Senate President Stuart Adams, R-Layton, speaks to reporters at the Capitol in Salt Lake City on the first day of the legislative session, Tuesday, Jan. 21, 2025.
Spenser Heaps
/
Utah News Dispatch
Senate President and MIDA board member Stuart Adams, shown here at the Capitol in Salt Lake City, said the new project area in Tooele will bring many possibilities.

The Military Installation Development Authority created another project area Tuesday, Dec. 16, this one in Tooele. The move adds more than 43,000 acres to MIDA’s growing presence in Utah.

The Military Installation Development Authority was created in 2007 after the closure of a small military recreation lodge near Snowbasin.
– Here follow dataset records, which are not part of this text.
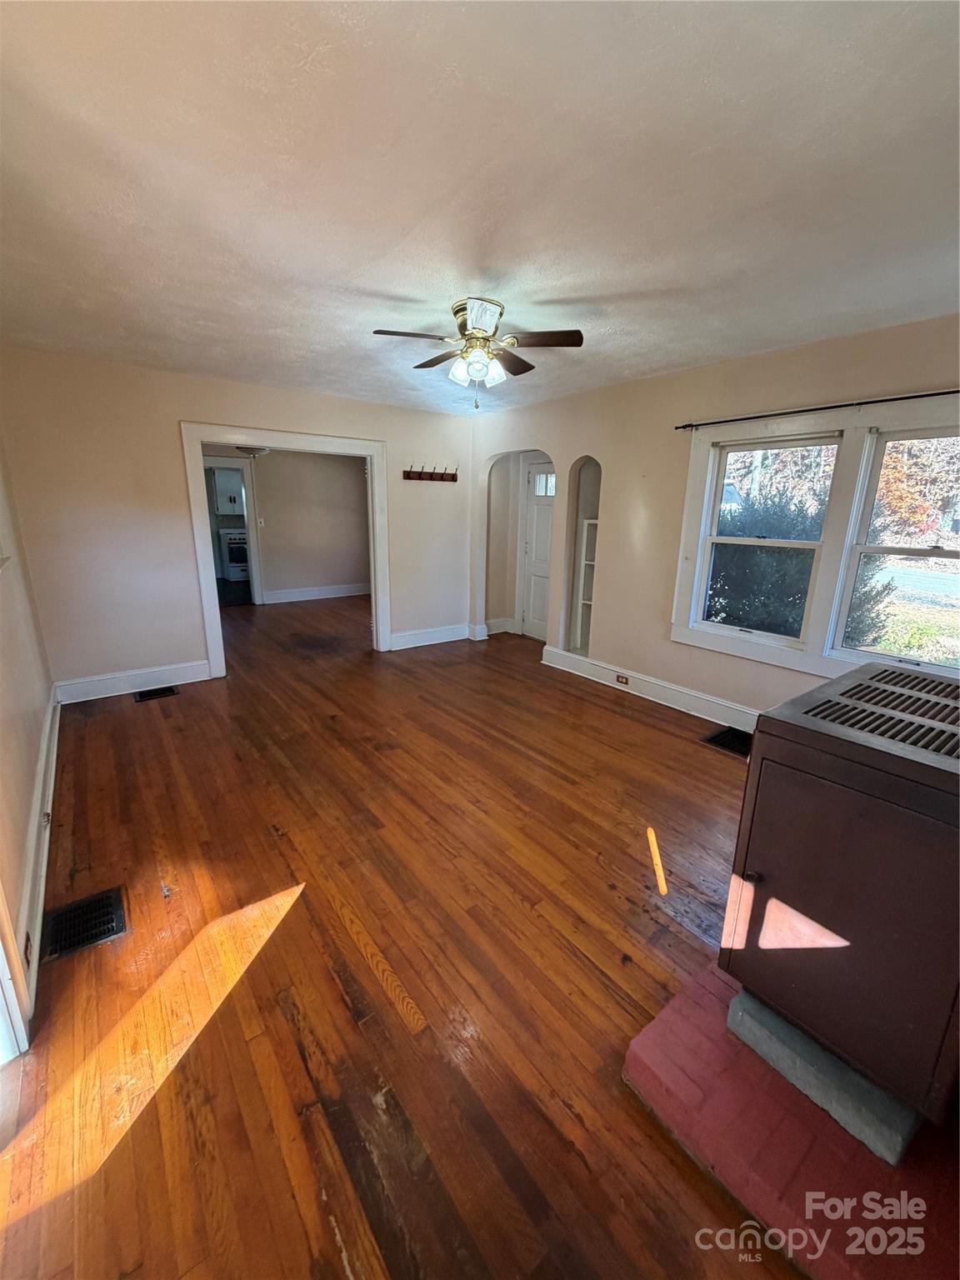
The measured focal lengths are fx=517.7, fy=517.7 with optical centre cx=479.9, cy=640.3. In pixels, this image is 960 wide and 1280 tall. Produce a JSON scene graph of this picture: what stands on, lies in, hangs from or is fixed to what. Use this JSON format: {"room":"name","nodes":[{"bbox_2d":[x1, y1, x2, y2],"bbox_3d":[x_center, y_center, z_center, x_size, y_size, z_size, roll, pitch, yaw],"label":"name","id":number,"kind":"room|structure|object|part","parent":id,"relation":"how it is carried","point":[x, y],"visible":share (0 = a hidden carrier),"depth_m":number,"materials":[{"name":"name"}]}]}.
{"room":"living room","nodes":[
{"label":"living room","id":0,"kind":"room"},
{"bbox_2d":[0,432,54,1051],"bbox_3d":[-1.577,0.014,1.416,0.171,2.563,5.113,-10,18,-36],"label":"left wall","id":1,"kind":"structure","parent":0,"point":[19,851],"depth_m":2.30,"materials":[{"name":"beige paint"}]},
{"bbox_2d":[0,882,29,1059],"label":"door trim","id":2,"kind":"structure","parent":1,"relation":"attached to","point":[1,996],"depth_m":1.45,"materials":[{"name":"white paint"}]},
{"bbox_2d":[14,684,60,1029],"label":"baseboard","id":3,"kind":"structure","parent":1,"relation":"attached to","point":[48,807],"depth_m":2.10,"materials":[{"name":"white paint"}]},
{"bbox_2d":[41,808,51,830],"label":"wall socket","id":4,"kind":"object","parent":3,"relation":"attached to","point":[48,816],"visible":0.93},
{"bbox_2d":[210,466,245,515],"bbox_3d":[-4.644,-2.798,9.799,0.740,0.791,0.398,-10,18,-36],"label":"kitchen cabinet","id":5,"kind":"object","parent":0,"point":[227,496],"visible":0.51,"depth_m":9.58,"materials":[{"name":"white paint"}]},
{"bbox_2d":[0,345,474,697],"bbox_3d":[-1.645,-0.994,4.782,3.911,2.457,0.135,-10,18,-36],"label":"back wall","id":6,"kind":"structure","parent":0,"point":[172,415],"depth_m":4.02,"materials":[{"name":"beige paint"}]},
{"bbox_2d":[55,659,211,703],"bbox_3d":[-2.785,0.324,4.195,1.057,0.163,0.021,-10,18,-36],"label":"baseboard","id":7,"kind":"structure","parent":6,"relation":"attached to","point":[188,673],"depth_m":4.15,"materials":[{"name":"white paint"}]},
{"bbox_2d":[180,420,389,682],"bbox_3d":[-1.710,-0.804,4.885,1.713,2.078,0.231,-10,18,-36],"label":"door frame","id":8,"kind":"structure","parent":6,"relation":"attached to","point":[367,452],"depth_m":4.56,"materials":[{"name":"white paint"}]},
{"bbox_2d":[402,463,457,482],"bbox_3d":[-0.493,-1.735,5.380,0.675,0.139,0.096,-10,18,-36],"label":"coat rack","id":9,"kind":"object","parent":6,"relation":"attached to","point":[442,477],"visible":1,"depth_m":5.39,"materials":[{"name":"brown wood"}]},
{"bbox_2d":[387,622,488,650],"bbox_3d":[-0.589,-0.048,5.772,1.183,0.158,0.022,-10,18,-36],"label":"baseboard","id":10,"kind":"structure","parent":6,"relation":"attached to","point":[420,636],"depth_m":5.77,"materials":[{"name":"white paint"}]},
{"bbox_2d":[235,444,271,457],"bbox_3d":[-2.765,-2.424,6.250,0.435,0.340,0.437,-10,18,-36],"label":"ceiling light","id":11,"kind":"object","parent":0,"point":[259,450],"visible":0.66,"depth_m":6.19,"materials":[{"name":"white"}]},
{"bbox_2d":[209,445,372,602],"bbox_3d":[-3.178,-1.780,7.767,3.492,2.416,0.131,-10,18,-36],"label":"far room wall","id":12,"kind":"structure","parent":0,"point":[349,571],"depth_m":8.00,"materials":[{"name":"beige paint"}]},
{"bbox_2d":[202,455,262,605],"bbox_3d":[-3.530,-1.466,7.151,0.959,2.082,0.274,-10,18,-36],"label":"doorway","id":13,"kind":"object","parent":12,"relation":"in","point":[252,531],"visible":0.52,"depth_m":7.16,"materials":[{"name":"white paint"}]},
{"bbox_2d":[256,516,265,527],"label":"light switch","id":14,"kind":"object","parent":12,"relation":"attached to","point":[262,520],"visible":0.98,"depth_m":7.38,"materials":[{"name":"white plastic"}]},
{"bbox_2d":[260,582,370,603],"bbox_3d":[-2.612,-0.783,8.445,2.590,0.159,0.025,-10,18,-36],"label":"baseboard","id":15,"kind":"structure","parent":12,"relation":"attached to","point":[277,601],"depth_m":8.42,"materials":[{"name":"white paint"}]},
{"bbox_2d":[0,593,808,1279],"bbox_3d":[-0.804,0.352,4.805,5.634,0.110,10.245,-10,18,-36],"label":"floor","id":16,"kind":"structure","parent":0,"point":[615,719],"depth_m":1.73,"materials":[{"name":"brown wood"}]},
{"bbox_2d":[40,885,128,962],"bbox_3d":[-1.457,1.028,1.903,0.243,0.011,0.299,-10,18,-36],"label":"floor vent","id":17,"kind":"object","parent":16,"relation":"in","point":[117,932],"visible":0.91,"depth_m":1.89,"materials":[{"name":"black metal"}]},
{"bbox_2d":[133,685,179,702],"bbox_3d":[-2.586,0.426,4.140,0.341,0.014,0.241,-10,18,-36],"label":"floor vent","id":18,"kind":"object","parent":16,"relation":"in","point":[164,692],"visible":0.97,"depth_m":4.13,"materials":[{"name":"black metal"}]},
{"bbox_2d":[219,527,249,581],"bbox_3d":[-4.610,-1.708,10.119,0.696,1.034,0.677,-10,18,-36],"label":"stove","id":19,"kind":"object","parent":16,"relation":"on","point":[233,544],"visible":0.48,"depth_m":9.81,"materials":[{"name":"white metal"}]},
{"bbox_2d":[701,725,752,757],"bbox_3d":[1.718,0.679,3.435,0.344,0.011,0.369,-10,18,-36],"label":"floor vent","id":20,"kind":"object","parent":16,"relation":"in","point":[713,737],"visible":0.59,"depth_m":3.46,"materials":[{"name":"black metal"}]},
{"bbox_2d":[623,962,959,1279],"bbox_3d":[1.147,1.192,1.389,1.230,0.063,1.013,-10,18,-36],"label":"brick hearth","id":21,"kind":"object","parent":16,"relation":"on","point":[637,1047],"visible":0.66,"depth_m":1.22,"materials":[{"name":"red brick"}]},
{"bbox_2d":[726,986,919,1163],"bbox_3d":[1.055,1.116,1.488,0.483,0.096,0.421,-10,18,-36],"label":"concrete block","id":22,"kind":"object","parent":21,"relation":"on","point":[795,1033],"visible":0.38,"depth_m":1.31,"materials":[{"name":"grey concrete"}]},
{"bbox_2d":[718,662,959,1131],"bbox_3d":[1.150,0.600,1.392,0.786,0.837,0.613,-10,18,-36],"label":"wood stove","id":23,"kind":"object","parent":22,"relation":"on","point":[845,842],"visible":0.97,"depth_m":1.20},
{"bbox_2d":[0,0,959,419],"bbox_3d":[-0.397,-1.810,2.949,4.524,0.117,7.011,-10,18,-36],"label":"ceiling","id":24,"kind":"structure","parent":0,"point":[578,288],"depth_m":1.56,"materials":[{"name":"white paint"}]},
{"bbox_2d":[370,297,584,408],"bbox_3d":[-0.010,-1.437,2.660,0.962,0.482,0.955,0,15,-3],"label":"ceiling fan","id":25,"kind":"object","parent":24,"relation":"attached to","point":[476,321],"visible":0.99,"depth_m":2.58,"materials":[{"name":"metal"}]},
{"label":"fan blade","id":26,"kind":"part","parent":25,"relation":"part of","materials":[{"name":"brown wood"}]},
{"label":"blade","id":27,"kind":"part","parent":25,"relation":"part of","materials":[{"name":"brown wood"}]},
{"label":"shades","id":28,"kind":"part","parent":25,"relation":"part of","materials":[{"name":"white glass"}]},
{"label":"motor housing","id":29,"kind":"part","parent":25,"relation":"part of","materials":[{"name":"metal"}]},
{"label":"fan blade","id":30,"kind":"part","parent":25,"relation":"part of","materials":[{"name":"brown wood"}]},
{"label":"fan blade","id":31,"kind":"part","parent":25,"relation":"part of","materials":[{"name":"brown wood"}]},
{"bbox_2d":[468,314,959,728],"bbox_3d":[1.576,-0.690,3.846,0.183,2.469,5.712,-10,18,-36],"label":"right wall","id":32,"kind":"structure","parent":0,"point":[607,452],"depth_m":3.94,"materials":[{"name":"beige paint"}]},
{"bbox_2d":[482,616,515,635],"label":"baseboard","id":33,"kind":"structure","parent":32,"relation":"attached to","point":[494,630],"depth_m":6.32,"materials":[{"name":"white paint"}]},
{"bbox_2d":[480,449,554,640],"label":"archway","id":34,"kind":"object","parent":32,"relation":"in","point":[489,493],"visible":0.61,"materials":[{"name":"paint"}]},
{"bbox_2d":[520,455,555,639],"bbox_3d":[0.745,-0.971,5.846,0.106,1.967,0.812,-10,18,-36],"label":"front door","id":35,"kind":"structure","parent":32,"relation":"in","point":[533,617],"depth_m":5.98,"materials":[{"name":"white paint"}]},
{"bbox_3d":[0.709,-1.724,5.808,0.086,0.252,0.295,-10,18,-36],"label":"door window","id":36,"kind":"part","parent":35,"relation":"part of","materials":[{"name":"clear glass"}]},
{"bbox_2d":[565,456,600,657],"bbox_3d":[1.042,-0.830,4.752,0.323,1.860,0.510,-10,18,-36],"label":"arched niche","id":37,"kind":"object","parent":32,"relation":"in","point":[592,466],"visible":0.54,"depth_m":4.81,"materials":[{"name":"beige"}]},
{"bbox_2d":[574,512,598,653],"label":"built-in shelf","id":38,"kind":"object","parent":37,"relation":"in","point":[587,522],"visible":0.31,"depth_m":4.91,"materials":[{"name":"white paint"}]},
{"bbox_2d":[540,645,759,734],"bbox_3d":[1.784,0.553,3.684,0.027,0.163,3.938,-10,18,-36],"label":"baseboard","id":39,"kind":"structure","parent":32,"relation":"attached to","point":[557,662],"depth_m":4.14,"materials":[{"name":"white paint"}]},
{"bbox_2d":[615,672,629,684],"bbox_3d":[1.214,0.327,4.417,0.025,0.074,0.128,-10,18,-36],"label":"wall socket","id":40,"kind":"object","parent":39,"relation":"attached to","point":[626,682],"visible":0.96,"depth_m":4.41,"materials":[{"name":"brown plastic"}]},
{"bbox_2d":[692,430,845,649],"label":"window","id":41,"kind":"structure","parent":32,"relation":"in","point":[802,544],"depth_m":3.45,"materials":[{"name":"white"}]},
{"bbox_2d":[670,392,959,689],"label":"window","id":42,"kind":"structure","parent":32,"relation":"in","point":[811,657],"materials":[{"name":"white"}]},
{"bbox_2d":[675,388,959,429],"bbox_3d":[2.108,-1.276,2.768,0.097,0.046,2.261,-10,18,-36],"label":"curtain rod","id":43,"kind":"object","parent":32,"relation":"attached to","point":[937,393],"visible":0.98,"depth_m":2.92,"materials":[{"name":"black metal"}]},
{"bbox_2d":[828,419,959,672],"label":"window","id":44,"kind":"structure","parent":32,"relation":"in","point":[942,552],"depth_m":2.89,"materials":[{"name":"glass"}]},
{"label":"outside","id":45,"kind":"structure","parent":0,"visible":0},
{"label":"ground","id":46,"kind":"structure","parent":45,"visible":0},
{"bbox_2d":[710,485,893,643],"bbox_3d":[3.477,-0.910,6.567,2.159,2.433,2.945,-10,18,-36],"label":"bush","id":47,"kind":"object","parent":46,"relation":"on","point":[797,592],"visible":0.35,"depth_m":5.85,"materials":[{"name":"green plant"}]},
{"bbox_2d":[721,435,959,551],"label":"trees","id":48,"kind":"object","parent":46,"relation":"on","point":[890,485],"visible":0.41,"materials":[{"name":"green plant"}]}
]}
Eighteen years later, MIDA has “project areas” all over the state to support veterans and the military and to promote economic development.

That includes projects in Wasatch County, where MIDA is overseeing the development of East Village; at Sundance Mountain Resort, where a lodge for injured veterans is under construction; and an aerospace research park near Hill Air Force Base, among others.

MIDA is governed by a board of appointed, not elected, officials.

At a MIDA board meeting Tuesday, Dec. 16, leaders added a new project area to the list: the Tooele Army Depot.

MIDA Deputy Director Ariana Farber told board members the new project is intended to help the depot update its infrastructure.

“We have had some great communications with Tooele Army Depot about what some of their modernization needs are,” she said. “We’re currently working with them to try to get an enhanced use lease mechanism into place, so that we can start using our tools to help them with some of those modernization efforts.”

The Army depot covers over 43,000 acres of federal land – about the same size as Washington, D.C. – and all of it is included in the new project area.

MIDA board chair and Utah Senate Pres. Stuart Adams said the new project area will bring lots of possibilities.

“There’s so much demand right now for everything, you know, drones, everything else – there’s just opportunities for all types of businesses out there,” he said.

The project area plan states the Tooele depot “will rely on MIDA to contract with developers” and bring new infrastructure and improvements to the site.

The plan says MIDA will generate revenue to support the project and the depot’s role in national security.

“The extent of the construction is still to be determined through the master planning and design process,” it says.

Also at Tuesday’s board meeting, MIDA added another 142 acres of land, also in Tooele, to its existing Utah National Guard project area.

Farber said the new land, some of which is privately owned, will help MIDA develop the National Guard land faster.

“This will help us to increase our footprint, and it will help us to be able to just develop the property and make it more viable,” she said. “This whole piece here, that is adjacent to the Army depot, is actually not developable as-is without critical water infrastructure.”

She said MIDA will capture property taxes from the land to pay for that water infrastructure.

The board approved the changes, but Farber noted it’s contingent upon the Tooele City Council voting “to welcome MIDA into the project area” at its meeting Wednesday evening, Dec. 17.

The agenda packet for the Tooele council meeting says one eventual goal of the partnership is to construct a new armory and readiness center for the Utah National Guard.

MIDA’s Utah National Guard project area includes 27 sites across the state.

MIDA Executive Director Paul Morris said Tuesday the board will hear about the projects in Tooele in more depth at a meeting Jan. 13, 2026.